# k-fold Cross Validation
Cross-validation works by splitting the dataset into k-parts (e.g. k = 10). Each split of the data is called a fold. The model is trained on k-1 folds with one held back as the test set. This is repeated so that each fold of the dataset has had the chance to be the hold back test set. After running cross-validation, you end up with k different performance scores. These are summarised using the mean and standard deviation.

In [11]:
from numpy import loadtxt
from xgboost import XGBClassifier
from sklearn.model_selection import KFold
from sklearn.model_selection import StratifiedKFold
from sklearn.model_selection import cross_val_score

## Load data

In [2]:
# Pima Indians dataset from https://archive.ics.uci.edu/ml/datasets/Pima+Indians+Diabetes
# Loads the csv file as a NumPy array using NumPy function loadtext()
dataset = loadtxt('pima-indians-diabetes.csv', delimiter=",")

In [4]:
# See a sample of the dataset (first 5 rows)
dataset[0:5,]

array([[6.000e+00, 1.480e+02, 7.200e+01, 3.500e+01, 0.000e+00, 3.360e+01,
        6.270e-01, 5.000e+01, 1.000e+00],
       [1.000e+00, 8.500e+01, 6.600e+01, 2.900e+01, 0.000e+00, 2.660e+01,
        3.510e-01, 3.100e+01, 0.000e+00],
       [8.000e+00, 1.830e+02, 6.400e+01, 0.000e+00, 0.000e+00, 2.330e+01,
        6.720e-01, 3.200e+01, 1.000e+00],
       [1.000e+00, 8.900e+01, 6.600e+01, 2.300e+01, 9.400e+01, 2.810e+01,
        1.670e-01, 2.100e+01, 0.000e+00],
       [0.000e+00, 1.370e+02, 4.000e+01, 3.500e+01, 1.680e+02, 4.310e+01,
        2.288e+00, 3.300e+01, 1.000e+00]])

## Separate into X (features) and y (label)

In [7]:
X = dataset[:,0:8]
y = dataset[:,8]

## Configure the k-fold cross validation

In [6]:
k = 10
seed = 8

kfold = KFold(n_splits=k, random_state=seed)

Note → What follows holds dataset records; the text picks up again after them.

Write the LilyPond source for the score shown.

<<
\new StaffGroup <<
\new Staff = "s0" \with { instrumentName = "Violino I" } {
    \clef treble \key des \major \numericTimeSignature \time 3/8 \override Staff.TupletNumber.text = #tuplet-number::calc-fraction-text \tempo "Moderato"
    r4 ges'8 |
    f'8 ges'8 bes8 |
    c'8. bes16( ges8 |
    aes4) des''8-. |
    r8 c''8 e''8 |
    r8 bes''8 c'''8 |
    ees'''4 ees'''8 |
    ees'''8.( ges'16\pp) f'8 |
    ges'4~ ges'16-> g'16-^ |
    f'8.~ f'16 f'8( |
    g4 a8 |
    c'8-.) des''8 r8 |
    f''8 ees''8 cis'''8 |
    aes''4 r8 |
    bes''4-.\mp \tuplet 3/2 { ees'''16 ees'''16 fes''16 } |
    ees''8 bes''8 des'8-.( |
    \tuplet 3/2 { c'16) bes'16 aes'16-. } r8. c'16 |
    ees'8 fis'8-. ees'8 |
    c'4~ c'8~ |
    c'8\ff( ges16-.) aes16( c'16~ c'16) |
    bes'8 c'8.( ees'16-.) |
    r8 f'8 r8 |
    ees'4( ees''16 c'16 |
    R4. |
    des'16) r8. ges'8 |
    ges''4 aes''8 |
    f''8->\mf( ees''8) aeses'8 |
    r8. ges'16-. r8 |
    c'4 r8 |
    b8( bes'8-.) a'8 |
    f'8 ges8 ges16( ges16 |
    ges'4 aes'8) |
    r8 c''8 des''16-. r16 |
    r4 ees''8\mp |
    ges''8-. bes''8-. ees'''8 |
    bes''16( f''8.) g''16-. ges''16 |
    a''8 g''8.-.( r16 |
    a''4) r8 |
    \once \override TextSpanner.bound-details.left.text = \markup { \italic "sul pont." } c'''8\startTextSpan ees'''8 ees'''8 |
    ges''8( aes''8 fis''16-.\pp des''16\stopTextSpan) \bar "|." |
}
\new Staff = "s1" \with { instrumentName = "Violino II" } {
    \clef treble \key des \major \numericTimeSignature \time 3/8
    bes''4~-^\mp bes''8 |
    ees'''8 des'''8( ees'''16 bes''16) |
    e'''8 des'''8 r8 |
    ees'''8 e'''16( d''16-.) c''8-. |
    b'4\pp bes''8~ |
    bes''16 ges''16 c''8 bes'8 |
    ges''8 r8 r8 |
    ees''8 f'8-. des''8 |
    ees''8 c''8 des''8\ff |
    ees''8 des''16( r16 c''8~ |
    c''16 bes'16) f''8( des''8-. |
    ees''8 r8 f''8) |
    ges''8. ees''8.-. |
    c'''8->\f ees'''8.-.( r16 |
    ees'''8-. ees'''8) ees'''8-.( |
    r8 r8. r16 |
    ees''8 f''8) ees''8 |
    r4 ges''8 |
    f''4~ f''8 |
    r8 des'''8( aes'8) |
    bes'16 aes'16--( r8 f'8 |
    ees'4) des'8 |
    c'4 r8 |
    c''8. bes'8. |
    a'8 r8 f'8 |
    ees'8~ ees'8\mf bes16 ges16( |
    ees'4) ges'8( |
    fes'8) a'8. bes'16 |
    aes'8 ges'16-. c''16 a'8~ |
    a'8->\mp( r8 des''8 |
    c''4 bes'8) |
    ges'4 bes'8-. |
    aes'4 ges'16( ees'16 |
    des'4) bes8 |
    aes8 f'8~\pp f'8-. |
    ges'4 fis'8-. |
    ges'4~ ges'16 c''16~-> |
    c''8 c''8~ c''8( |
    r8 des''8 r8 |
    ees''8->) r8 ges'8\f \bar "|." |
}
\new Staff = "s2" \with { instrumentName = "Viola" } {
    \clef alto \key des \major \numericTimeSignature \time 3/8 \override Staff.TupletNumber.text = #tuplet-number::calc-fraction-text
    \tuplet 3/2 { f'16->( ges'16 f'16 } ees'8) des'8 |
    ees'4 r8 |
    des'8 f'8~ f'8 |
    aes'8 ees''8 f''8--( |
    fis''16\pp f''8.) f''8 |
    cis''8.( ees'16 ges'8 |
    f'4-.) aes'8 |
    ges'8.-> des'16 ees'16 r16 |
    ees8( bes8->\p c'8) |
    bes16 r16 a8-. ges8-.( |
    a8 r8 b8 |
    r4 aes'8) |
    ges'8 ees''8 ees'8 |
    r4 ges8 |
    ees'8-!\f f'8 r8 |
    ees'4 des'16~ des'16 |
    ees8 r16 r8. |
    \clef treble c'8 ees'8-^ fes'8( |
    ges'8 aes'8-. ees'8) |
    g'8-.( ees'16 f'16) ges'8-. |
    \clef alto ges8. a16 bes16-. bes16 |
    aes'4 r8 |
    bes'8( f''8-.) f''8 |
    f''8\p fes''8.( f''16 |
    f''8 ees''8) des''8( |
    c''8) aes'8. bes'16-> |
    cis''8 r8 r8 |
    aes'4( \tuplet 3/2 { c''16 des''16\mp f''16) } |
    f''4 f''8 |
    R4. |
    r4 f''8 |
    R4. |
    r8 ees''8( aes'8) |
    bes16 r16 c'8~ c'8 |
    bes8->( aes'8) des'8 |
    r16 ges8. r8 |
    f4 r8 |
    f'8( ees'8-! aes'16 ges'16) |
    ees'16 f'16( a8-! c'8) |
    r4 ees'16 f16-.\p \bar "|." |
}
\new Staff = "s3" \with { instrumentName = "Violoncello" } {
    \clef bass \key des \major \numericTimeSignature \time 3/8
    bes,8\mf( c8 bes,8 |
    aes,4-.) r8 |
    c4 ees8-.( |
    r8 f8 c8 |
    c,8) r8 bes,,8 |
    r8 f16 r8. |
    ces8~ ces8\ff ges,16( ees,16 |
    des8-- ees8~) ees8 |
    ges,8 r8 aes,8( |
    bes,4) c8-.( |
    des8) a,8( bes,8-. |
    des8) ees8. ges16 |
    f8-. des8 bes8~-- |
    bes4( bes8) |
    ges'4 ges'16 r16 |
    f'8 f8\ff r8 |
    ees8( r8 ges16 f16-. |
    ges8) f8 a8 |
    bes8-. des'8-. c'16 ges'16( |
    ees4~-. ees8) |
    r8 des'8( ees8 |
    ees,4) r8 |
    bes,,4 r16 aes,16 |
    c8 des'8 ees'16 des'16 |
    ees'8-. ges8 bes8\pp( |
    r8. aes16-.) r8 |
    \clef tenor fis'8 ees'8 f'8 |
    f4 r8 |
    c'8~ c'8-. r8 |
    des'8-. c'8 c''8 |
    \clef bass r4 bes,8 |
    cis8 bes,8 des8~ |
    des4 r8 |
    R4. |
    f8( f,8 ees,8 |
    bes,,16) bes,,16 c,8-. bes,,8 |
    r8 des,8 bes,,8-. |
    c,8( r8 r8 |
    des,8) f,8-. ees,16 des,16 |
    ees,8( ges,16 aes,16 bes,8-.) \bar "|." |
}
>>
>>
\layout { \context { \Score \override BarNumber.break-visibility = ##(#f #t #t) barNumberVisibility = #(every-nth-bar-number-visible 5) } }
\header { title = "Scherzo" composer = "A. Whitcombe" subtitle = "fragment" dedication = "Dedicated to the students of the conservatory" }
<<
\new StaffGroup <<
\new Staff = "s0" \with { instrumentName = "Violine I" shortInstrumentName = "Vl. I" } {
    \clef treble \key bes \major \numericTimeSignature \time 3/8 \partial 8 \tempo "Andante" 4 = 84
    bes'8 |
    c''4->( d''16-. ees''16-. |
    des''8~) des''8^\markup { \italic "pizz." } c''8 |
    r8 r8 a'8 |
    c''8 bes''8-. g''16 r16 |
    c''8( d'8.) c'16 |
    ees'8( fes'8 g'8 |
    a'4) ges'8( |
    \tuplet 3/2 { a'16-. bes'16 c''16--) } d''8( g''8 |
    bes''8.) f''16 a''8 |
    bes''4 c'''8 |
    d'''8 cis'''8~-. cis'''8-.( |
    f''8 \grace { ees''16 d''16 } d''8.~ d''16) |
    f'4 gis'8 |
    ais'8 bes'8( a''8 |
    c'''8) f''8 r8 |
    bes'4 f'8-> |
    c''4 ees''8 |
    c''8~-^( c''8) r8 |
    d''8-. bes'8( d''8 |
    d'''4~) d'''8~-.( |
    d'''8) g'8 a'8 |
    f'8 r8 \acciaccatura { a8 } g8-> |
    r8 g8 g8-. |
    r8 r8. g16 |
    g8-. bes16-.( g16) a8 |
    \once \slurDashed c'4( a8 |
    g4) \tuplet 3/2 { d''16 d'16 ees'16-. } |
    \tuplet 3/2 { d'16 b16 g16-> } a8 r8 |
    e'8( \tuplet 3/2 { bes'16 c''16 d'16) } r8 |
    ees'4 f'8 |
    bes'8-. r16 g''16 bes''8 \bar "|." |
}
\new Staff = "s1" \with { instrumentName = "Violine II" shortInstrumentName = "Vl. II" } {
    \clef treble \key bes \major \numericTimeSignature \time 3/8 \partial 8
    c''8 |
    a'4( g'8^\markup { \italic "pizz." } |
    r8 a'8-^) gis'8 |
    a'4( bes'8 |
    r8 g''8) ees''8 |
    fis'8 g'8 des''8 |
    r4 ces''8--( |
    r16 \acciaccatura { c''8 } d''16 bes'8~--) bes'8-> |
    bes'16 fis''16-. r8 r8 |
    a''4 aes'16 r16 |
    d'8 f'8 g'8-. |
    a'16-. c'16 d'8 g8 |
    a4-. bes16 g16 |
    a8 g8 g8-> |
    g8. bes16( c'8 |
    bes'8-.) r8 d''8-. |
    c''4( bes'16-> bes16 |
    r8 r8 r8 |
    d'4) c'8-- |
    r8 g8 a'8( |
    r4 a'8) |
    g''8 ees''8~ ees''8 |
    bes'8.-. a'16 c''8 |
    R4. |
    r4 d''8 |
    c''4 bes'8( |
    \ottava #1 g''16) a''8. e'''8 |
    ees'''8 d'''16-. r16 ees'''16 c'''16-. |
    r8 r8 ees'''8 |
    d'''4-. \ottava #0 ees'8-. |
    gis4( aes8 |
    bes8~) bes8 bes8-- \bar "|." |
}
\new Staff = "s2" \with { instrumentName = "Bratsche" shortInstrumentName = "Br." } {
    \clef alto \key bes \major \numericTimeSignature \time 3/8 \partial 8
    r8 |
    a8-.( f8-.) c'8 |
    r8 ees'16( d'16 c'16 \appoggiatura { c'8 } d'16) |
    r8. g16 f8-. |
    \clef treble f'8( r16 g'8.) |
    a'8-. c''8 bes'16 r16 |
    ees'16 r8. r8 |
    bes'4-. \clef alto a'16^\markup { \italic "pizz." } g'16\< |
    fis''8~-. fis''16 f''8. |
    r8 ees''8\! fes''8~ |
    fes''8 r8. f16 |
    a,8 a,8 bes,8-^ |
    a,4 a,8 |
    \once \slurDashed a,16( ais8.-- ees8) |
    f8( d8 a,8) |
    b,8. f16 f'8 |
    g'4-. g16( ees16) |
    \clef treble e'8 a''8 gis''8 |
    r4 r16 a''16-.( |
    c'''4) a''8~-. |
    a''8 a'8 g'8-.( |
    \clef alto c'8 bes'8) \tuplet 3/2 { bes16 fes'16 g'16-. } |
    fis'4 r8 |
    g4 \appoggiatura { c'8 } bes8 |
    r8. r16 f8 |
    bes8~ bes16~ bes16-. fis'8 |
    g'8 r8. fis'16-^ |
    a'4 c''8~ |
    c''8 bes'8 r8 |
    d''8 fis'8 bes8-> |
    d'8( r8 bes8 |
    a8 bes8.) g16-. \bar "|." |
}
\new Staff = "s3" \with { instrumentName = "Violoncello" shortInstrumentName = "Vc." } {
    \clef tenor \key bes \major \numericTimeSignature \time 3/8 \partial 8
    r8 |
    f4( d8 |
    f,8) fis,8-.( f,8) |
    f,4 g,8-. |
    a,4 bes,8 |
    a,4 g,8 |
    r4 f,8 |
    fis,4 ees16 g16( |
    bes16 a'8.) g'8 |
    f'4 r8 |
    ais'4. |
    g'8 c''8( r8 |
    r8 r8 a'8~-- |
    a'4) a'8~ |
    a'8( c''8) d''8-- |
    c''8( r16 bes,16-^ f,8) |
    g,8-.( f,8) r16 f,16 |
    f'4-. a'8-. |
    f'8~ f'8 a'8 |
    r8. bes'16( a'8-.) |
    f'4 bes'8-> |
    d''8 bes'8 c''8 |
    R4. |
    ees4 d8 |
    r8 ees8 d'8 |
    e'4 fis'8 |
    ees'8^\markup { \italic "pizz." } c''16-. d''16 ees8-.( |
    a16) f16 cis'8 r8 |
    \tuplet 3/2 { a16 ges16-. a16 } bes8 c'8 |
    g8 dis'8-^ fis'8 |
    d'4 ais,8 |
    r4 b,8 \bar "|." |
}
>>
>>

## Stratified k-fold cross validation
Enforces the same distribution of classes in each fold as in the whole training dataset. Useful for imbalanced datasets (i.e. when there are a lot more instances for one class than another).

In [12]:
kfold_stratified = StratifiedKFold(n_splits=k, random_state=seed)

## Build the model

In [13]:
model_kfold = XGBClassifier()
model_kfold_stratified = XGBClassifier()

results_kfold = cross_val_score(model_kfold, X, y, cv=kfold)
results_kfold_stratified = cross_val_score(model_kfold_stratified, X, y, cv=kfold_stratified)

  if diff:
  if diff:
  if diff:
  if diff:
  if diff:
  if diff:
  if diff:
  if diff:
  if diff:
  if diff:
  if diff:
  if diff:
  if diff:
  if diff:
  if diff:
  if diff:
  if diff:
  if diff:
  if diff:
  if diff:


## Evaluate model

In [14]:
# Results for kfold
print("Accuracy: %.2f%% (%.2f%%)" % (results_kfold.mean()*100, results_kfold.std()*100))

Accuracy: 76.69% (7.11%)


In [15]:
# Results for kfold stratified
print("Accuracy: %.2f%% (%.2f%%)" % (results_kfold_stratified.mean()*100, results_kfold_stratified.std()*100))

Accuracy: 76.95% (5.88%)


Rule of thumb: use 10-fold cross-validation for regresion problems and stratified 10-fold cross-validation for classification problems.